It has been a torrid year for investors in the world’s largest emerging markets (EMs), as all of the Brics bar India have become riskier this year.
China’s wobbles are well documented, although it still commands an A grade, lying 41st in ECR’s global rankings.
However, with Brazil in freefall, and Russia mired in a geopolitical gridlock and an economy on its knees, the question is whether S&P is about to make South Africa its third junk-status Brics borrower.
South Africa’s country-risk score stabilized in Q3 2015, but it still slipped down Euromoney’s global rankings, falling one place to 60th out of 186 countries surveyed.
Six places below Brazil in the survey, it seems illogical the sovereign should retain its investment grade given that S&P rates Brazil BB+.
Bloomberg argues CDS spreads warrant a downgrade, and comparing Euromoney’s various risk factors provides some clarity:
As the chart shows, the majority of South Africa’s economic and political risk scores are worse than Brazil’s, two are the same, and only on government stability is South Africa higher.
Three of the four structural indicators (not shown) are also worse.
South Africa like Brazil – indeed all of the Brics – is on a five-year downward trend in ECR’s survey; the falling scores signifying increased risk.
Investors are losing faith in EMs, but South Africa demonstrates it isn’t just the China factor or the anticipated tightening from the US Fed which are at fault.
Economic growth is under pressure from a variety of factors, not only low commodity prices but also strikes and electricity shortages.
GDP will rise in real terms by 1.5% this year and next, the IMF predicts, and employment growth is non-existent. Some private experts are anticipating growth might be lower.
At 4% of GDP, the current-account deficit is still above comfortable levels, and is weighing on the rand with commodity prices under pressure.
Domestic political risk is a problem too.
The country has seen mass unrest from students demanding free education. Student fees are frozen next year, exacerbating the fiscal pressures heightened by weak revenue growth and higher-than-planned public spending, bumped up by strong growth in civil service wages.
“A noticeable trend is the higher frequency – and intensity – with which social and labour unrest is taking place,” says Colen Garrow, a South Africa-based economist at Meganomics, and one of ECR’s survey contributors.
Garrow notes the platinum mine strikes in 2014 were the longest on record in South Africa’s history, affecting not only the mining industry but also the retail sector, as the no-work-no-pay policy at mines meant less income for miners, their employees and the National Treasury through tax revenue.
Medium-term deficit projections, although showing a declining trend through to 2017/18, have been raised, and the education and healthcare financing required to meet expectations will only worsen the fiscal metrics.
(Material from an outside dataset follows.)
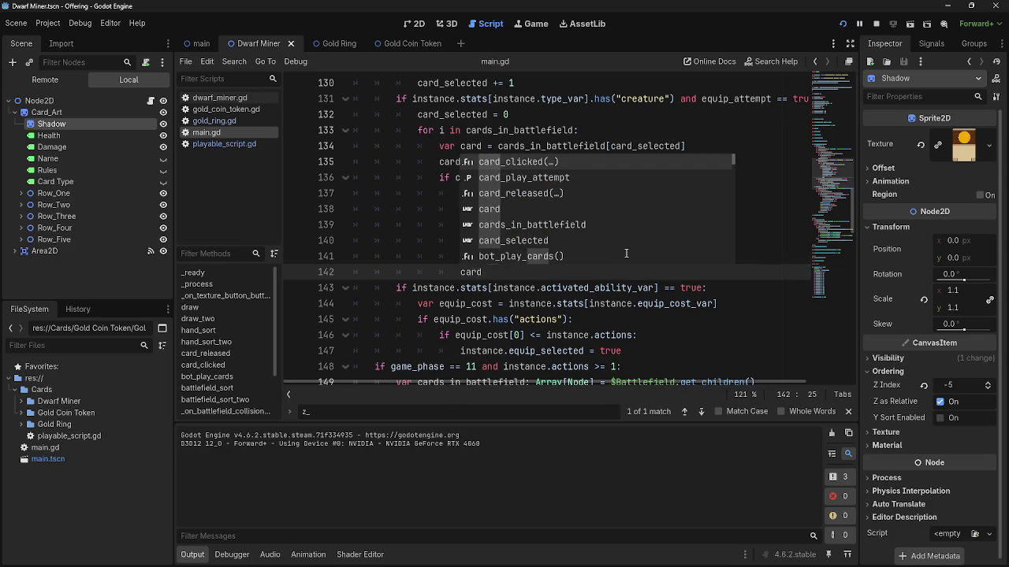
type(".actioi")
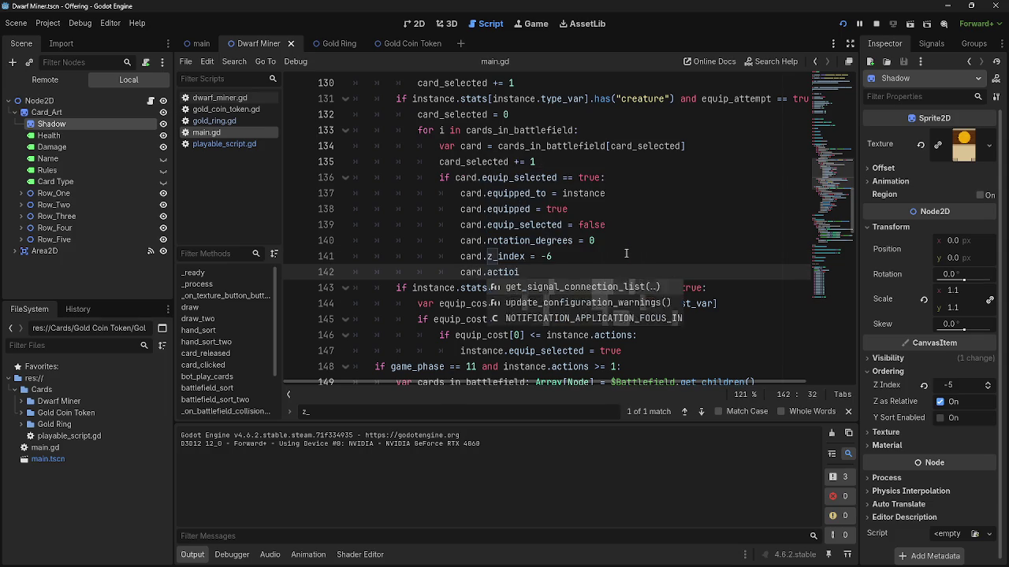
key("BackSpace")
type("ns -")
“Reducing the budget deficit to below 3% of GDP will take longer, and government debt is expected to be close to 50% of GDP by 2019,” says ECR expert Isaac Matshego, an economist at Nedbank.
A rating downgrade is likely, he believes, albeit not imminently, and only if the fundamentals worsen.
Garrow broadly concurs, mentioning South Africa will have a tough time convincing the rating agencies the twin fiscal/current-account deficits are sustainable, especially, he says, “with the weak GDP projections which have been made over the following three years”.